Kirsten Larson moved to Minnesota in 1854 at age 9 when her family left Sweden. That year, she lost a friend to cholera, made friends with a Dakota girl, stole animal pelts from a dead fur trapper, struggled to learn English in school and let a raccoon into her family’s house, causing it to burn down.
Kirsten is an American Girl doll. She also is an icon for many Minnesota girls who grew up with the American Girl line of dolls in the 1980s, 1990s and 2000s, along with its catalogs and books describing a year in the life of each fictional girl.
The dolls have seen a resurgence in popularity in recent years — they were the subject of a Saturday Night Live skit in 2023 — and have become popular collector’s items and transitioned smoothly from historical fiction to the modern vernacular of memes.
But Kirsten and the other American Girl dolls represent far more than all that, Mary Mahoney, a historian, an author and co-host of the podcast “Dolls of Our Lives,” said Saturday at a Minnesota History Center program tied to the visiting “Girlhood (It’s complicated)” exhibit.

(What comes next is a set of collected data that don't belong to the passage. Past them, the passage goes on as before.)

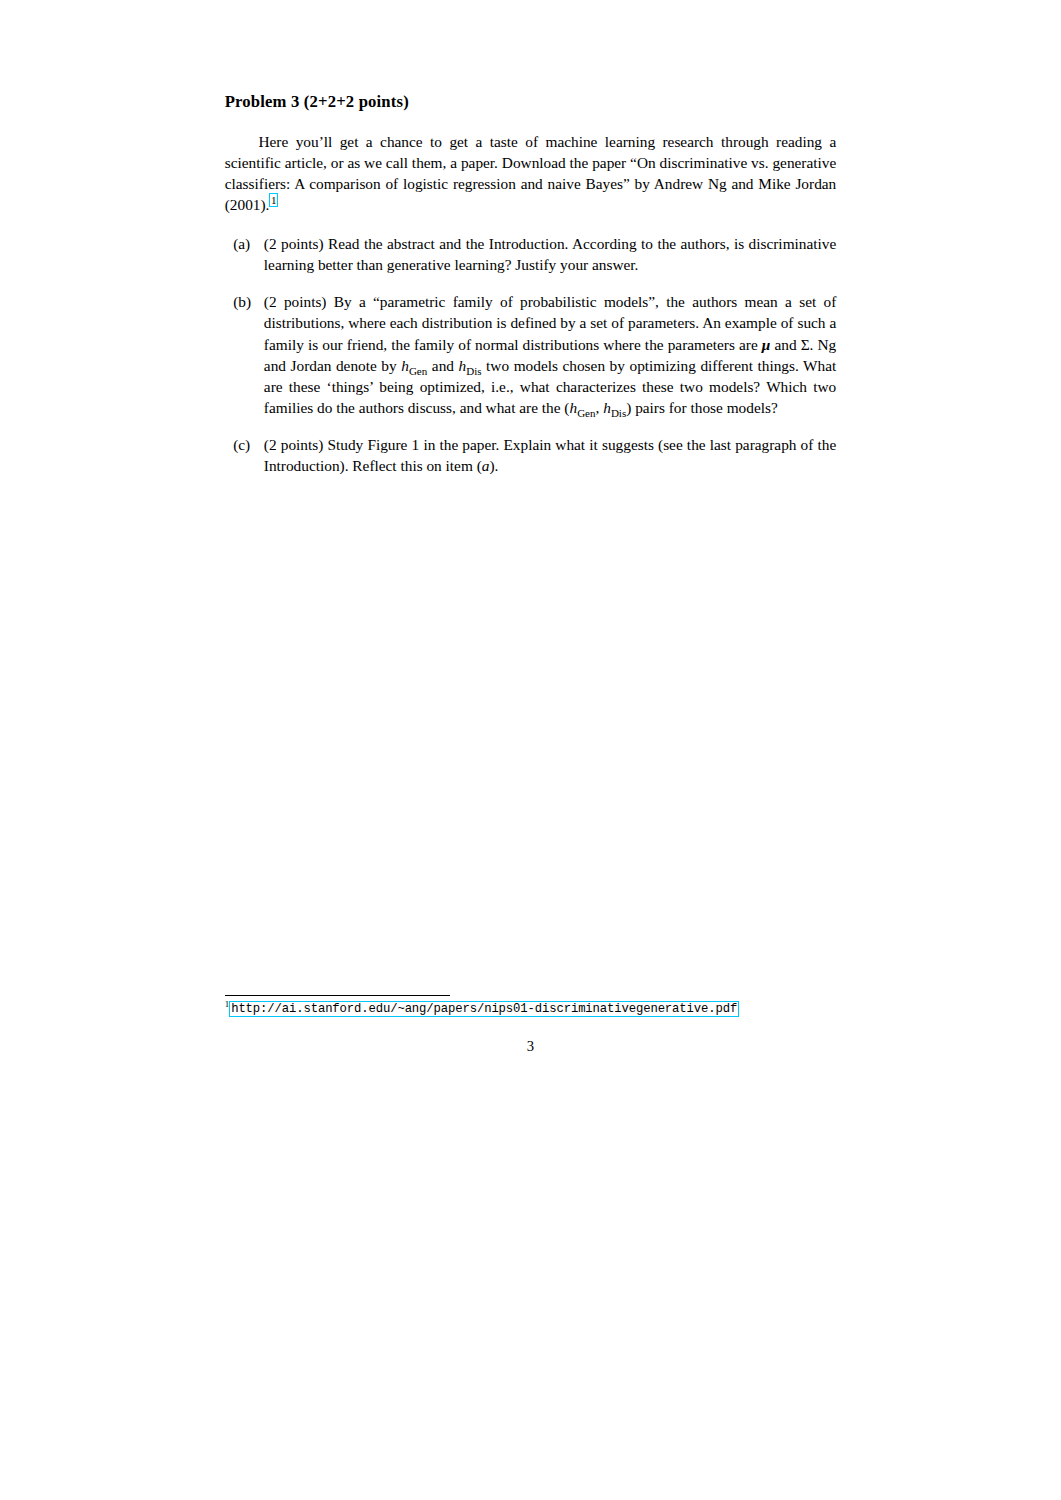Problem 3 (2+2+2 points)
Here you’ll get a chance to get a taste of machine learning research through reading a scientific article, or as we call them, a paper. Download the paper “On discriminative vs. generative classifiers: A comparison of logistic regression and naive Bayes” by Andrew Ng and Mike Jordan (2001).1
(a) (2 points) Read the abstract and the Introduction. According to the authors, is discriminative learning better than generative learning? Justify your answer.
(b) (2 points) By a “parametric family of probabilistic models”, the authors mean a set of distributions, where each distribution is defined by a set of parameters. An example of such a family is our friend, the family of normal distributions where the parameters are μ and Σ. Ng and Jordan denote by hGen and hDis two models chosen by optimizing different things. What are these ‘things’ being optimized, i.e., what characterizes these two models? Which two families do the authors discuss, and what are the (hGen, hDis) pairs for those models?
(c) (2 points) Study Figure 1 in the paper. Explain what it suggests (see the last paragraph of the Introduction). Reflect this on item (a).
1http://ai.stanford.edu/~ang/papers/nips01-discriminativegenerative.pdf
3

“Things like this matter so much because people need to see themselves in the past to feel like they matter,” Mahoney said after her talk, which was attended by dozens of people and more than a few dolls — mostly Kirstens.
Bridges to the past
American Girl debuted in 1986. Besides Kirsten, the early dolls included Molly, who grew up during World War II; Addy, whose family escaped slavery and rebuilt their lives in Philadelphia; Samantha, a Victorian-era orphan; and Felicity, a Revolutionary War-era girl.
The American Girl company has since added more dolls, including 2024′s doll of the year: Lila, a gymnast from St. Paul.
Mahoney and her friend Allison Horrocks discovered a mutual love of American Girl in a history Ph.D program at the University of Connecticut. Both identify as Mollys.